An S-Corporation is a domestic corporation that is exempt from federal income tax.
Example 1: S-Corporations
Consider personal return of client from S-Corporation from their tax return.
- For S-Corporations, you would determine with the client if they are the sole owner or if they are one of many shareholders.
- Determine if the client pays themselves a salary from the business.
- Determine if the client receives profit sharing; which is a distribution from the business. (this would be coded as unearned income)
- If the client receives a salary from the business, you would review W-2, Wage and Tax Statement. Line 1 displays the household member’s annual wages for the tax year. Divide amount by 12, or number of months the S-Corporation existed to calculate monthly amount.
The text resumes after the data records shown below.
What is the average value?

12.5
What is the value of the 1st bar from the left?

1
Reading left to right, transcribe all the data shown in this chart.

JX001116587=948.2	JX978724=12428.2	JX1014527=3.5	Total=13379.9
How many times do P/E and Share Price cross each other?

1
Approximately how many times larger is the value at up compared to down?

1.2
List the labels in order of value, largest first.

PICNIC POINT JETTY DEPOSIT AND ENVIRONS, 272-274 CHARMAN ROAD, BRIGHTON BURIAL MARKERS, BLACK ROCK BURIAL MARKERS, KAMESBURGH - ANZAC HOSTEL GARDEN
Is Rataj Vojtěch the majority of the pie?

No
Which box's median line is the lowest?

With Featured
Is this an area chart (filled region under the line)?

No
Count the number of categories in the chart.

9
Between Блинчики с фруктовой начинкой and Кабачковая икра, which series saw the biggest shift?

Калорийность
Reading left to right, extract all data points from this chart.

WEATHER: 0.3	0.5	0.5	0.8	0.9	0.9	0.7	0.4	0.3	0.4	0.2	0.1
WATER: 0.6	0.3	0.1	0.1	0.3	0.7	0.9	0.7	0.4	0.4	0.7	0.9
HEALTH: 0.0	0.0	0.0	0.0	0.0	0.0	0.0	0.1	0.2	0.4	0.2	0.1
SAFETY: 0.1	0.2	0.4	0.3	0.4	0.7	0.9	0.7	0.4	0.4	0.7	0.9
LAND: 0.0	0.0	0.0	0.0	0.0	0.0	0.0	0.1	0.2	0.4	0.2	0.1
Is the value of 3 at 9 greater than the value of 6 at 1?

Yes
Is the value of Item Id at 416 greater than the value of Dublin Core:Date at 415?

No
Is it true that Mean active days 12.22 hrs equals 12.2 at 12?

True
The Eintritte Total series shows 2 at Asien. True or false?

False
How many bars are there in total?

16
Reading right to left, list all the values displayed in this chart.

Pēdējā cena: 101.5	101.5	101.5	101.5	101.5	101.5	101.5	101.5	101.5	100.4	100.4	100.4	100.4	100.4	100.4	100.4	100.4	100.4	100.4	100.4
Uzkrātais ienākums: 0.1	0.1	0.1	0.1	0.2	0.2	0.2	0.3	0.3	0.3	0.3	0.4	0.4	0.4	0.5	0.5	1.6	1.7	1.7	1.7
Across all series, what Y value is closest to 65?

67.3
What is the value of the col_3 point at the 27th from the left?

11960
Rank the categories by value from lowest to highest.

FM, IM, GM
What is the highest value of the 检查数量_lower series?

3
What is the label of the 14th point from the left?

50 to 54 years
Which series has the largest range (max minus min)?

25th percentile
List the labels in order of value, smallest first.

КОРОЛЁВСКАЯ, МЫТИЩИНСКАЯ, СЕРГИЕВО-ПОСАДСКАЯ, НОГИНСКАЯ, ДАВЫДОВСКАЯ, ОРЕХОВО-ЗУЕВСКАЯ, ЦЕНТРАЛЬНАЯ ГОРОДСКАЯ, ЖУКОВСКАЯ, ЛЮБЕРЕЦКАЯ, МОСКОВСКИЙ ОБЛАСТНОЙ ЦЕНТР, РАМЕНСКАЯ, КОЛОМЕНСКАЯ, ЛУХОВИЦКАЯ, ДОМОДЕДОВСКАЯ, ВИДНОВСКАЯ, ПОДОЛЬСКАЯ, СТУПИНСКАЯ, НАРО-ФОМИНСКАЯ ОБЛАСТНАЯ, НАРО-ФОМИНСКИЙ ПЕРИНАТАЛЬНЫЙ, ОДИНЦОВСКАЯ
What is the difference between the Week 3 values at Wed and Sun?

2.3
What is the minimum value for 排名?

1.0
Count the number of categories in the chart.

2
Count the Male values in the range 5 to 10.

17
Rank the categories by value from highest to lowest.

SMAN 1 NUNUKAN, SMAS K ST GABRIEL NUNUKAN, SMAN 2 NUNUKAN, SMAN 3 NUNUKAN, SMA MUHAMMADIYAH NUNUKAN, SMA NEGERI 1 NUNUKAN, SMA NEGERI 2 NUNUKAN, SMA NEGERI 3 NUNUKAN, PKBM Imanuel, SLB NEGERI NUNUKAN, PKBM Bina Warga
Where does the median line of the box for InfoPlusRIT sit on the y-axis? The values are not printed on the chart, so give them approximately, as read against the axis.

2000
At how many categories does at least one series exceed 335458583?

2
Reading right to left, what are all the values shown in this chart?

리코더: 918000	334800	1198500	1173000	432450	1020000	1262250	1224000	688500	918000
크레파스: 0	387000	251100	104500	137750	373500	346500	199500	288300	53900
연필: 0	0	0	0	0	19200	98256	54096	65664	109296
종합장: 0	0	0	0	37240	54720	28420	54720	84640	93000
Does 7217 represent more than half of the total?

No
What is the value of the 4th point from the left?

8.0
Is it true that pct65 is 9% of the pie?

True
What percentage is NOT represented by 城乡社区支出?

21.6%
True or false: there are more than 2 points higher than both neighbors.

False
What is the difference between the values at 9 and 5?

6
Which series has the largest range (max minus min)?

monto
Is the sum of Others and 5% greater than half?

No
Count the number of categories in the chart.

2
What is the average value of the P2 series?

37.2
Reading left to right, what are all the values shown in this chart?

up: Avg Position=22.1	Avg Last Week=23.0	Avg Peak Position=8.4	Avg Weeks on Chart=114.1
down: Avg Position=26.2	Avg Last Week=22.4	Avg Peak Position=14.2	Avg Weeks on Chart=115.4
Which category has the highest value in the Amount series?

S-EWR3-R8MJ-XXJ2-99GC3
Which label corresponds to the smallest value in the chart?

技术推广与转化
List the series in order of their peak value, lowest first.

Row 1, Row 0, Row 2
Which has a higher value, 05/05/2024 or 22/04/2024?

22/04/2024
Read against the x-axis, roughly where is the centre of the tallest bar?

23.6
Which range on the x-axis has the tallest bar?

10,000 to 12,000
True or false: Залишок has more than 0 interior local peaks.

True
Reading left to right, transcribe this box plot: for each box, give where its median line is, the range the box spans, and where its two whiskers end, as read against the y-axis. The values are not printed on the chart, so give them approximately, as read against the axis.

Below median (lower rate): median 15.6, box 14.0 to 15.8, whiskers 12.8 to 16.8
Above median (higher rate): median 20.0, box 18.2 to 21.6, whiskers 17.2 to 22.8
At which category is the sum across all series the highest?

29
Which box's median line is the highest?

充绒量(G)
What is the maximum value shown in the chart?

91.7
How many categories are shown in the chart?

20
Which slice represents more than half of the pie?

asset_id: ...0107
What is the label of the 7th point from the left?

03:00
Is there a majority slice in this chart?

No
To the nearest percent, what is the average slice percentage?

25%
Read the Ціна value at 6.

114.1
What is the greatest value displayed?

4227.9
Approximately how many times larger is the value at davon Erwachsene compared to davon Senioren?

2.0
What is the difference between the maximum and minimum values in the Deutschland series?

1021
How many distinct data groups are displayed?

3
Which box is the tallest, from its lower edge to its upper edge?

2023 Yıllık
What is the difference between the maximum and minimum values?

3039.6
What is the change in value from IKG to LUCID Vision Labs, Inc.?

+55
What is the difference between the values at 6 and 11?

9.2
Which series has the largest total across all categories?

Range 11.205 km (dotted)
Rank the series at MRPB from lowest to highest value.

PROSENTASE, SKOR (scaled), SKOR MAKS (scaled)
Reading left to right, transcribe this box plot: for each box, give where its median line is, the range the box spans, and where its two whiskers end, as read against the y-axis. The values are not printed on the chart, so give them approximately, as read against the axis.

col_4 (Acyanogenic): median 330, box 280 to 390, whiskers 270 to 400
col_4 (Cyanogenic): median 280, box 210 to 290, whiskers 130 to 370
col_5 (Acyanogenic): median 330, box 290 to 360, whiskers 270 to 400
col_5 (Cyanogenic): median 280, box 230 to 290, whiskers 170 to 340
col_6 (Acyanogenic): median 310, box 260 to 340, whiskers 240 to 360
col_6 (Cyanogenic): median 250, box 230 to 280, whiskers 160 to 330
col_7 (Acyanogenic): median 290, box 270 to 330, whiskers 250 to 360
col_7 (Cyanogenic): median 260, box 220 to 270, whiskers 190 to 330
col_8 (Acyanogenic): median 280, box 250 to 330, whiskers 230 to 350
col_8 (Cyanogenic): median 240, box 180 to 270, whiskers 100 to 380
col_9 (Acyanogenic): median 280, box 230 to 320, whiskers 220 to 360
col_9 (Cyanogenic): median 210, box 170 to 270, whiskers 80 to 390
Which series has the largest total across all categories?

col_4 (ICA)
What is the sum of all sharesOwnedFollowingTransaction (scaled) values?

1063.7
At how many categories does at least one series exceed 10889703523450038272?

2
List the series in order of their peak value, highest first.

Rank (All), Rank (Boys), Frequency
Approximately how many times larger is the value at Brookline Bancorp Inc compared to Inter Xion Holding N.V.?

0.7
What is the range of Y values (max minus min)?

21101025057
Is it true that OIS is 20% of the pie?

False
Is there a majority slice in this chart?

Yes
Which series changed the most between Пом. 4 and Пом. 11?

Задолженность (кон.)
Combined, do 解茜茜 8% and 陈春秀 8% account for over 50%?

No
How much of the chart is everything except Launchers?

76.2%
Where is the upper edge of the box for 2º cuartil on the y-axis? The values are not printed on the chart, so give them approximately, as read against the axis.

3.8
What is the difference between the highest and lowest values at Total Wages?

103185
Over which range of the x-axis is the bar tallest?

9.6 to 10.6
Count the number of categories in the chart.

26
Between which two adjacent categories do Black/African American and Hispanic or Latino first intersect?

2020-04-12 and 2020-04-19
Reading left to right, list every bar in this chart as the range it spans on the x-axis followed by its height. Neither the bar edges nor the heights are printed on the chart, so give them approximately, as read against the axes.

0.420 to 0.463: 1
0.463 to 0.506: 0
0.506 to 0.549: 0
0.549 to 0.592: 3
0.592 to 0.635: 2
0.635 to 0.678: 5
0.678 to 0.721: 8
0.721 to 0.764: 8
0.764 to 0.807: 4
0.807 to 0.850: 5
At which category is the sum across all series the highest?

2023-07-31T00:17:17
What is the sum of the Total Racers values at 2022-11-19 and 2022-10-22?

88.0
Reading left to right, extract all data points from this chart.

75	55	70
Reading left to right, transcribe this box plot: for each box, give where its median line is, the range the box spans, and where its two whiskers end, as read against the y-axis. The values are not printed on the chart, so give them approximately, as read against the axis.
- If the client received profit sharing income, review Schedule K-1, Shareholder’s Share of Income. Line 1 will display ‘ordinary business income’. Divide amount by 12, or number of months the S-Corporation existed to calculate monthly amount.
Randy Smith, during his interview for SNAP benefits, states that he is the sole owner of an S-Corporation from which he pays himself a salary. He provided his tax forms from last year and declares that the income is representative. He has owned the S-Corporation for the last 4 years. He declares that he did not receive any profit sharing / distributions in the last year.
From this example, Randy’s W-2 states that his annual wages were $24,012. His monthly income, $2001, is coded in earned income tab.
- Q1. A client and his spouse are the sole owners of an S-Corporation. They have provided their business and personal income tax returns. Is it correct to accept the personal income tax return and not consider the corporation’s return and use it to determine income?
- A1. An S-Corp shareholder includes their share of the corporation’s income, deductions, etc. on their tax return. If they pay themselves a salary, you would need to have a copy of their W-2. You will also need to have a copy of their business return to verify that the clients are an S-Corp and also to determine if they received profit sharing.
- Q2. I have an individual who is the sole owner of an S-Corp and also pays himself a salary from the company. The K-1 information should show up on the personal return, but should we still obtain both the individual and corporate tax return.
- A2. If the individual pays himself a salary, you would review their W-2, Wage and Tax Statement to determine their self-employment income. You would also review K-1 to determine if they received profit sharing.